If you didn’t read every single word of the past four paragraphs, I don’t fault you. Those are just my personal Olympic memories, and the reasons why I’ll always look forward to every fourth year (and every second year, for the Winter Olympics). They represent dedicated time with my family, a chance to recognize Jesus in the words and actions of certain athletes, and a return to what I love about sport. Victory and defeat are tangible, and they sting along with all the celebration. Tears are shed on the big-screen, and we get to grapple with what it means to lose, and what it means to handle loss well. The Games inspire the youngest of us, encouraging us to strive for more, to show grace to our opponents, and put the greatest successes of our lives in right perspective. Medals are delivered, careers are completed, and records are set. Dreams are realized, and dreams come crashing to the ground. Over the course of two weeks of athletic brilliance, we see the best and worst of humanity, and I’ve always thought it to be inexplicably beautiful.

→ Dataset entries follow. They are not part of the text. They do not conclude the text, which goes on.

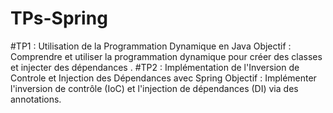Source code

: # TPs-Spring
#TP1 : Utilisation de la Programmation Dynamique en Java
Objectif : Comprendre et utiliser la programmation dynamique pour créer des classes et injecter des dépendances .
#TP2 : Implémentation de l'Inversion de Controle et Injection des Dépendances avec Spring
Objectif : Implémenter l'inversion de contrôle (IoC) et l'injection de dépendances (DI) via des annotations.
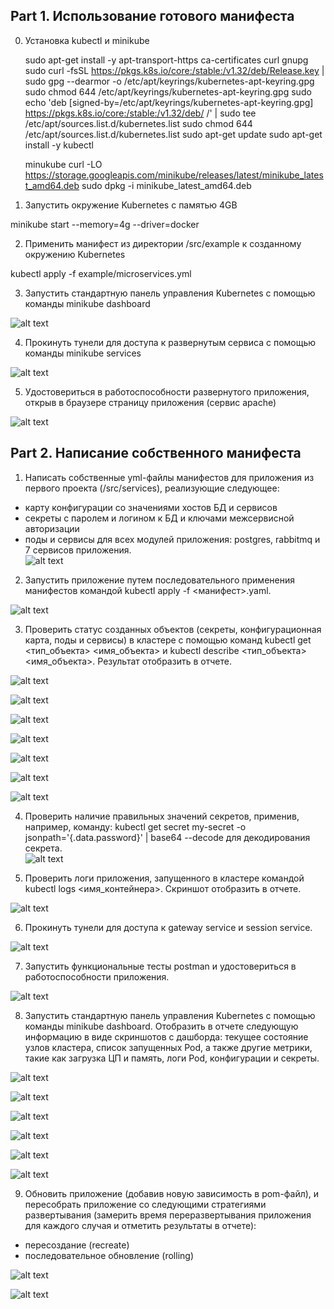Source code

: ## Part 1. Использование готового манифеста

0. Установка kubectl и minikube

    sudo apt-get install -y apt-transport-https ca-certificates curl gnupg
    sudo curl -fsSL https://pkgs.k8s.io/core:/stable:/v1.32/deb/Release.key | sudo gpg --dearmor -o /etc/apt/keyrings/kubernetes-apt-keyring.gpg
    sudo chmod 644 /etc/apt/keyrings/kubernetes-apt-keyring.gpg
    sudo echo 'deb [signed-by=/etc/apt/keyrings/kubernetes-apt-keyring.gpg] https://pkgs.k8s.io/core:/stable:/v1.32/deb/ /' | sudo tee /etc/apt/sources.list.d/kubernetes.list
    sudo chmod 644 /etc/apt/sources.list.d/kubernetes.list
    sudo apt-get update
    sudo apt-get install -y kubectl

    minukube
    curl -LO https://storage.googleapis.com/minikube/releases/latest/minikube_latest_amd64.deb
    sudo dpkg -i minikube_latest_amd64.deb



1. Запустить окружение Kubernetes с памятью 4GB  

minikube start --memory=4g --driver=docker



2. Применить манифест из директории /src/example к созданному окружению Kubernetes

kubectl apply -f example/microservices.yml  

3. Запустить стандартную панель управления Kubernetes с помощью команды minikube dashboard

![alt text](part1/dashboard.png)  

4. Прокинуть тунели для доступа к развернутым сервиса с помощью команды minikube services

![alt text](part1/service.png)  



5. Удостовериться в работоспособности развернутого приложения, открыв в браузере страницу приложения (сервис apache)  

![alt text](part1/servicebrowser.png)   

## Part 2. Написание собственного манифеста  

1. Написать собственные yml-файлы манифестов для приложения из первого проекта (/src/services), реализующие следующее:

* карту конфигурации со значениями хостов БД и сервисов
* секреты с паролем и логином к БД и ключами межсервисной авторизации 
* поды и сервисы для всех модулей приложения: postgres, rabbitmq и 7 сервисов приложения.   
  ![alt text](image.png)  


2. Запустить приложение путем последовательного применения манифестов командой kubectl apply -f <манифест>.yaml.  

![alt text](part2/apply.png)


3. Проверить статус созданных объектов (секреты, конфигурационная карта, поды и сервисы) в кластере с помощью команд kubectl get <тип_объекта> <имя_объекта> и kubectl describe <тип_объекта> <имя_объекта>. Результат отобразить в отчете.  

![alt text](part2/getPodsServices.png)  


![alt text](part2/getSecrandCoonfig.png)   


![alt text](part2/describepods.png)  


![alt text](part2/descrtibepods2.png)  


![alt text](part2/decode.png)  


![alt text](part2/descconfig.png)  


![alt text](part2/descsecret.png)  


4. Проверить наличие правильных значений секретов, применив, например, команду: kubectl get secret my-secret -o jsonpath='{.data.password}' | base64 --decode для декодирования секрета.  
![alt text](part2/decode.png)  

5. Проверить логи приложения, запущенного в кластере командой kubectl logs <имя_контейнера>. Скриншот отобразить в отчете.  

![alt text](part2/logs.png)  



6. Прокинуть тунели для доступа к gateway service и session service.  

![alt text](part2/ports.png)  


7. Запустить функциональные тесты postman и удостовериться в работоспособности приложения.  

![alt text](part2/postnman.png)  


8. Запустить стандартную панель управления Kubernetes с помощью команды minikube dashboard. Отобразить в отчете следующую информацию в виде скриншотов с дашборда: текущее состояние узлов кластера, список запущенных Pod, а также другие метрики, такие как загрузка ЦП и память, логи Pod, конфигурации и секреты.  

![alt text](part2/nodes.png)  


![alt text](part2/pods.png)  


![alt text](part2/cpu.png)  


![alt text](part2/logsDASHBOARD.png)    


![alt text](part2/configmapoDASHBOASRD.png)  


![alt text](part2/secretdash.png)  

9. Обновить приложение (добавив новую зависимость в pom-файл), и пересобрать приложение со следующими стратегиями развертывания (замерить время переразвертывания приложения для каждого случая и отметить результаты в отчете):

* пересоздание (recreate)
* последовательное обновление (rolling)  

![alt text](part2/9.png)  

![alt text](part2/proof.png)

As these summer Olympics came to a close, it all got me thinking: Those Olympic aspirations I had so long ago – what did they mean? What do they mean now? Do I even dream anymore?
Those dreams were a big part of my identity for a portion of my growing-up years. I was learning who I was in Christ, and thanks to my parents, knew I was more than how many goals I scored (thankfully, because the most I every scored in a season was 3). Yet when someone would ask me that question that kept on getting harder to face, I stuck with the same answer: “I want to be a pro soccer player.” I didn’t know what to say beyond that, because that was my honest desire. I wanted to be Alex Morgan. I wanted to feel as alive and in-love as I felt every time I stepped on the field with my best friends, for the rest of my life. I wanted to live out those moments of glory, with a gold medal in hand, because what better way to share your good news with the world, right, Jesus?
These days, I’m re-defining Olympic-sized dreams.
According to the dictionary, dreams are aspirations, goals, or aims. They’re pieces of your future you hope occur, and are striving for, because you’re excited about what your life would look like if those things were realized.
Today, my quieter, less flashy, more-wonderful-than-I-realized dreams look more spending a few hours at my family’s house, being excited about what they’re excited about, and treasuring every moment as a pearl found in a field, worth all the attention I have.
They look more like writing the paragraph that says what I truly mean, for once.
Piecing together a few video clips into something more, using every ounce of my creative gifts.
Being more consistent at showing up in my relationships than I was yesterday.
Picking up a new project, for no other reason than I’d like to try it.
Saying no to the disorienting “shoulds” of success while God’s voice is calling for a constant re-definition of the word.
Watering the fruits of joy and patience in the tangled parts of my spirit.
Engaging in the long, hard defeat instead of skipping straight to positivity and certainty.
Delving further into who I am, and what makes me tick, and what God is beginning to change in me.
And as I drive to soccer practice tomorrow, I want to coach intentionally, planting seeds of encouragement, belief, and hope in the lives of these athletes – my friends. I want to do the thing that I love and makes me feel alive, for as long as I can. And I want to share these pieces of Jesus that have been sown in me, these perspective-shifting ways of the kingdom that break us, and mold us, and turn us towards the truer definition of fame and fortune.
I’m dreaming big now, and I can feel it broadening every horizon.
Yes, these are my Olympic-sized dreams.